Considering the above, neither economic nor legal arguments give a clear indication of whether China should be granted MES in December 2016 and the probability of China retaliating — resulting in a “trade war” — remains low. Hence, the decision is particularly political when it comes to weighing the possible consequences of the overall relationship of EU states with China and other important partners. After all, economic diplomacy is China’s trademark for engaging with the international community. To what extent the EU understands the importance of this Chinese trait and factors it into its decision-making processes remains to be seen.

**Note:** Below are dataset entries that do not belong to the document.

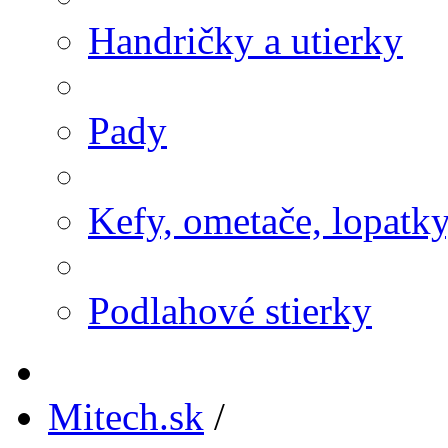
Handričky a utierky
Pady
Kefy, ometače, lopatk
Podlahové stierky
Mitech.sk
/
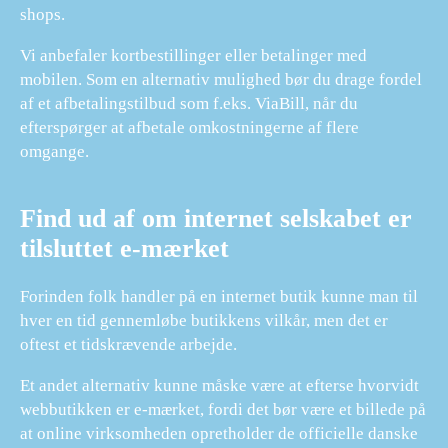
shops.
Vi anbefaler kortbestillinger eller betalinger med
mobilen. Som en alternativ mulighed bør du drage fordel
af et afbetalingstilbud som f.eks. ViaBill, når du
efterspørger at afbetale omkostningerne af flere
omgange.
Find ud af om internet selskabet er
tilsluttet e-mærket
Forinden folk handler på en internet butik kunne man til
hver en tid gennemløbe butikkens vilkår, men det er
oftest et tidskrævende arbejde.
Et andet alternativ kunne måske være at efterse hvorvidt
webbutikken er e-mærket, fordi det bør være et billede på
at online virksomheden opretholder de officielle danske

There are however several aspects that weigh upon the EU’s decision. First, the indecisiveness of the EU Institutions might have grave consequences for the outcome of the decision. Making use of existing cleavages, China’s lobbying of individual member states is much more effective if there is no clear position from Brussels. Second, the debate reflects more general difficulties in EU decision-making, especially regarding community competences. Third, the decision taken by the EU will send a message about its reliability and legal compliance in international regimes. All of this will inform and impact the relationship of the EU with its partners. While denying China MES may negatively impact the negotiations for the EU-China Bilateral Investment Treaty, granting MES may provoke discontent among other trading partners with whom the EU is currently negotiating agreements, such as the US or Japan. Currently, the Commission is finalizing an impact assessment and expected to present a formal proposal by September 2016. Not long after is the key date of 11 December, with tensions sure to increase ahead of the final decision.
This article is based on “Economics, Law and Politics: The Divisive Question of China’s Market Economy Status” by Insa Ewert, Maurice Fermont, and Jan Philipp Pöter, published in the EU-China Observer 1/2016.